Mars Rover Challenge sees schools battle it out to code the best replica planetary explorer
A school from the New South Wales Hunter region has won the inaugural Mars Rover Challenge, a competition that pits students against each other on the coding field.
Held at the University of Newcastle, schools from across the country took part.
It was run by Obelisk Systems, which in turn runs the StarLAB program which uses miniature models inspired by the Curiosity Rover to teach school-aged children how to code and give them an understanding of artificial intelligence.
The students tested their computer coding skills in navigating a miniature rover across an imaginary Martian terrain.
Director Lewis Quill said today’s competition is the first time the 60 schools who had signed up to the program compared their skills.
“There’s different types of terrain that they have to navigate through. There are hills and corners and there’s also special scientific data-gathering areas,” he said.
“They have to approach it with the rover and take measurements, just like you would in the real world.”
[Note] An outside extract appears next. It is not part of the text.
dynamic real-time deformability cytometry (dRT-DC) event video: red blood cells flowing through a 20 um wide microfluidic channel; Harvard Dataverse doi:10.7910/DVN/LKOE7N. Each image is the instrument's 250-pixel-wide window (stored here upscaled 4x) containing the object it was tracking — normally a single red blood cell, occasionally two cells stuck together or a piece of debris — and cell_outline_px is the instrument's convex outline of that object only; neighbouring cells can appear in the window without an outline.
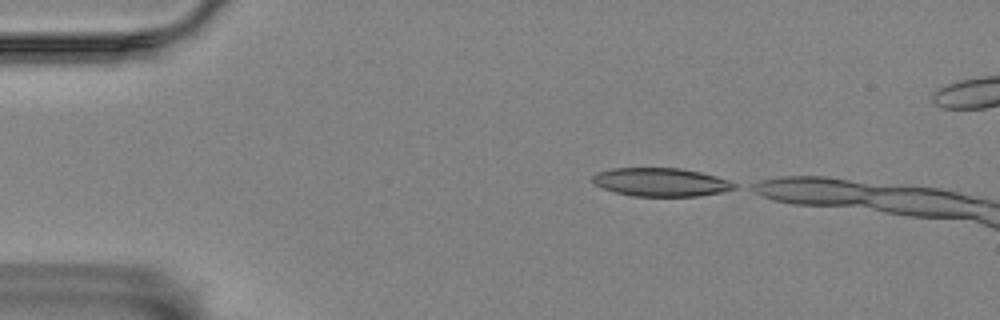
{"species": "Egyptian fruit bat (a non-hibernating species)", "species_latin": "Rousettus aegyptiacus", "temperature_condition": "room temperature", "stored_images_in_passage": 8, "camera_frame_rate_fps": 3000, "um_per_image_px": 0.085, "animal": {"sex": "female"}, "frame": {"image": 1, "passage_image": 1, "time_ms": 0.0, "image_size_px": [1000, 320], "cell_outline_px": [[736, 188], [724, 192], [696, 196], [632, 196], [616, 192], [604, 188], [596, 184], [592, 180], [592, 176], [596, 172], [612, 168], [680, 168], [700, 172], [716, 176], [728, 180], [736, 184]], "centroid_in_image_um": [56.19, 15.48], "position_along_channel_um": 28.8, "area_um2": 23.41}}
The winning school, a year 8 team from West Wallsend High School, has worked with the StarLAB program since earlier this year.
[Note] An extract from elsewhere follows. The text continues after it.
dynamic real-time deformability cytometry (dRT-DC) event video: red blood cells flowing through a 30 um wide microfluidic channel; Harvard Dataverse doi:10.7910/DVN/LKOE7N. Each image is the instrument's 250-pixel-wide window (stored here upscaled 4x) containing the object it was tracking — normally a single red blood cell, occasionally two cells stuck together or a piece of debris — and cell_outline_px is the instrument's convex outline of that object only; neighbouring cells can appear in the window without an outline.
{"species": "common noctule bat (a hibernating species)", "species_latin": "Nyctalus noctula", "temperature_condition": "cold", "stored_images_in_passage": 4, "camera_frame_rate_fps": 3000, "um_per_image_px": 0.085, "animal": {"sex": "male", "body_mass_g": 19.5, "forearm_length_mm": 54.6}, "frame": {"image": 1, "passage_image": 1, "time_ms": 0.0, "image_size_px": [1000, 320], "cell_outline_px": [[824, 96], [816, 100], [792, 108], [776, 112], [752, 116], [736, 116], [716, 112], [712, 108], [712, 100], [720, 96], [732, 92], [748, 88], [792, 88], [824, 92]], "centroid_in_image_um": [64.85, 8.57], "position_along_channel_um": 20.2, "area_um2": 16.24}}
“They were up against some really strong competition and I think we were the youngest,” teacher Karen Walsh said.
“I think most of the other students were year 10, but these guys love their coding.
“They’ve worked independently all semester on this. I’ve just guided them and organised them to get them here.
“They kept it simple and it was a good strategy in the end.”
Not just about winning
Another school taking part was Maitland Grossman High School.
Teacher Karen Blatchford was leading the group of eight year 10 students and said they have been really engaged.
“They would just go to the library together at lunchtimes and work on this program,” she said.
The team also had a plan heading into the challenge.
“They organised themselves really well. They paired up — one testing for humidity, one testing for the light sensors — so each of them was testing for a different thing, making up their own little bit of code, and now they’re putting all that code together ready for the challenge,” she said.
And they believe it is not all about winning.
“I suggested that to them and they said ‘no miss, as long as we’re having fun’,” she said.
Looking to the future
The program is also giving students the skills they need for future careers.
“Apart from the technology side, and they’re all really keen on the coding, when I see that group of boys working together like they are it’s amazing,” Ms Blatchford said.
“They’re just accepting of each other, they’re listening to each other, they’re collaborating.
“It’s all problem solving, helping each other, all those skills industries are actually looking for in kids.”
And the Mars Rover Competition has a bright future too with plans for a second event next year.